Les saveurs de certains plats nord-coréens diffèrent de celles des versions sud-coréennes ; certains sont moins épicés et leur composition est plus variée que celle des préparations sud-coréennes[7]. La cuisine nord-coréenne est souvent décrite comme ayant une saveur acidulée particulière, fruit d'un subtil mélange de piquant, d'aigre et de sucré[8].

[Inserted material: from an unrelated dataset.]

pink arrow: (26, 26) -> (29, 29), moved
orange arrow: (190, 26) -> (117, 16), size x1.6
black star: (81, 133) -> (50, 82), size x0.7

Certains restaurants, notamment à Pyongyang, pratiquent des prix élevés par rapport au salaire moyen des travailleurs nord-coréens[9]. Les citoyens nord-coréens n'ont généralement pas les moyens de fréquenter ces établissements[10]. De ce fait, les restaurants haut de gamme sont généralement réservés aux hauts responsables du gouvernement nord-coréen, aux touristes et à la classe moyenne aisée émergente des « tonju » (돈주)[11]. Les « tonju », qui signifient « maîtres de l'argent », occupent généralement des postes au sein du gouvernement, dirigent des entreprises d'État à l'étranger[12] et sont impliqués dans l'investissement et l'importation de produits[13].
On trouve de la cuisine de rue en Corée du Nord, notamment à Pyongyang, où des vendeurs ambulants proposent leurs plats[14]. La première pizzeria de Corée du Nord a ouvert ses portes en 2009[15]. Les boissons alcoolisées sont produites et consommées en Corée du Nord, et l'âge légal pour boire dans le pays est de 18 ans[16].